··· INFORMATION GIVEN

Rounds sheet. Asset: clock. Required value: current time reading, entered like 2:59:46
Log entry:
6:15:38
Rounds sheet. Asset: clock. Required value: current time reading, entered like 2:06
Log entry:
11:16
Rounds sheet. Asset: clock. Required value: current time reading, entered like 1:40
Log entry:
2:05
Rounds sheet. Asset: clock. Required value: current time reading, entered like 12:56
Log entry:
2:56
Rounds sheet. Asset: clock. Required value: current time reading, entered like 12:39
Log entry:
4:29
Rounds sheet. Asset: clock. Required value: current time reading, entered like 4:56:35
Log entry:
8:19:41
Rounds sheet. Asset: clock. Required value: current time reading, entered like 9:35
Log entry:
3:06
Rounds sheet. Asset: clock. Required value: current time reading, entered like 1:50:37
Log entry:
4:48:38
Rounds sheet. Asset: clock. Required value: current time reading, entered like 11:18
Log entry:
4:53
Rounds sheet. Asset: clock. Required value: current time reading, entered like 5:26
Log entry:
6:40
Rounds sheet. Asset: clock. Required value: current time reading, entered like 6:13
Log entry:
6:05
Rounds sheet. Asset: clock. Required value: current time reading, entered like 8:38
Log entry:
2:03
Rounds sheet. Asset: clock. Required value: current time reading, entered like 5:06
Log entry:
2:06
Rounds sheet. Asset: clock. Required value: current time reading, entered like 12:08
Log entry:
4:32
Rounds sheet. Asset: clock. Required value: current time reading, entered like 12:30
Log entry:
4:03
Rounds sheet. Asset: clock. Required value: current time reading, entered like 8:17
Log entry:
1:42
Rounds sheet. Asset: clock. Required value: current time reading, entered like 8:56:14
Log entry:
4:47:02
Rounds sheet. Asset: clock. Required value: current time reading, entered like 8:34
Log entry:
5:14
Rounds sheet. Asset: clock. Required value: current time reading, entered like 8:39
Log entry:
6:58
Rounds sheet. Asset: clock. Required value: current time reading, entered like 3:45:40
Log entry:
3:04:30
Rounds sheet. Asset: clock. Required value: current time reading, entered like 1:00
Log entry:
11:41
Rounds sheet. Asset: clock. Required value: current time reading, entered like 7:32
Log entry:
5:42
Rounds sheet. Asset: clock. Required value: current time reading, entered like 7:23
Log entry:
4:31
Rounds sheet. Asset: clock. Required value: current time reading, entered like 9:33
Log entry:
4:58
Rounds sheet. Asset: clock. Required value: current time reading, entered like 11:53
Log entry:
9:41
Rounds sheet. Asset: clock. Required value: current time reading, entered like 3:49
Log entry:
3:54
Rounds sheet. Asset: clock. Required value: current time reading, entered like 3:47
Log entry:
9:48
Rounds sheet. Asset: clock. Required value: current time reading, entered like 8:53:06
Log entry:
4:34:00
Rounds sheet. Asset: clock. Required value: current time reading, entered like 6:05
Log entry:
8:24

······

• EXERCISE OBJECTIVE:
Present all of the entries above as a numbered list, dropping any blank lines.

• TASK OUTPUT:
1. Rounds sheet. Asset: clock. Required value: current time reading, entered like 2:59:46
2. Log entry:
3. 6:15:38
4. Rounds sheet. Asset: clock. Required value: current time reading, entered like 2:06
5. Log entry:
6. 11:16
7. Rounds sheet. Asset: clock. Required value: current time reading, entered like 1:40
8. Log entry:
9. 2:05
10. Rounds sheet. Asset: clock. Required value: current time reading, entered like 12:56
11. Log entry:
12. 2:56
13. Rounds sheet. Asset: clock. Required value: current time reading, entered like 12:39
14. Log entry:
15. 4:29
16. Rounds sheet. Asset: clock. Required value: current time reading, entered like 4:56:35
17. Log entry:
18. 8:19:41
19. Rounds sheet. Asset: clock. Required value: current time reading, entered like 9:35
20. Log entry:
21. 3:06
22. Rounds sheet. Asset: clock. Required value: current time reading, entered like 1:50:37
23. Log entry:
24. 4:48:38
25. Rounds sheet. Asset: clock. Required value: current time reading, entered like 11:18
26. Log entry:
27. 4:53
28. Rounds sheet. Asset: clock. Required value: current time reading, entered like 5:26
29. Log entry:
30. 6:40
31. Rounds sheet. Asset: clock. Required value: current time reading, entered like 6:13
32. Log entry:
33. 6:05
34. Rounds sheet. Asset: clock. Required value: current time reading, entered like 8:38
35. Log entry:
36. 2:03
37. Rounds sheet. Asset: clock. Required value: current time reading, entered like 5:06
38. Log entry:
39. 2:06
40. Rounds sheet. Asset: clock. Required value: current time reading, entered like 12:08
41. Log entry:
42. 4:32
43. Rounds sheet. Asset: clock. Required value: current time reading, entered like 12:30
44. Log entry:
45. 4:03
46. Rounds sheet. Asset: clock. Required value: current time reading, entered like 8:17
47. Log entry:
48. 1:42
49. Rounds sheet. Asset: clock. Required value: current time reading, entered like 8:56:14
50. Log entry:
51. 4:47:02
52. Rounds sheet. Asset: clock. Required value: current time reading, entered like 8:34
53. Log entry:
54. 5:14
55. Rounds sheet. Asset: clock. Required value: current time reading, entered like 8:39
56. Log entry:
57. 6:58
58. Rounds sheet. Asset: clock. Required value: current time reading, entered like 3:45:40
59. Log entry:
60. 3:04:30
61. Rounds sheet. Asset: clock. Required value: current time reading, entered like 1:00
62. Log entry:
63. 11:41
64. Rounds sheet. Asset: clock. Required value: current time reading, entered like 7:32
65. Log entry:
66. 5:42
67. Rounds sheet. Asset: clock. Required value: current time reading, entered like 7:23
68. Log entry:
69. 4:31
70. Rounds sheet. Asset: clock. Required value: current time reading, entered like 9:33
71. Log entry:
72. 4:58
73. Rounds sheet. Asset: clock. Required value: current time reading, entered like 11:53
74. Log entry:
75. 9:41
76. Rounds sheet. Asset: clock. Required value: current time reading, entered like 3:49
77. Log entry:
78. 3:54
79. Rounds sheet. Asset: clock. Required value: current time reading, entered like 3:47
80. Log entry:
81. 9:48
82. Rounds sheet. Asset: clock. Required value: current time reading, entered like 8:53:06
83. Log entry:
84. 4:34:00
85. Rounds sheet. Asset: clock. Required value: current time reading, entered like 6:05
86. Log entry:
87. 8:24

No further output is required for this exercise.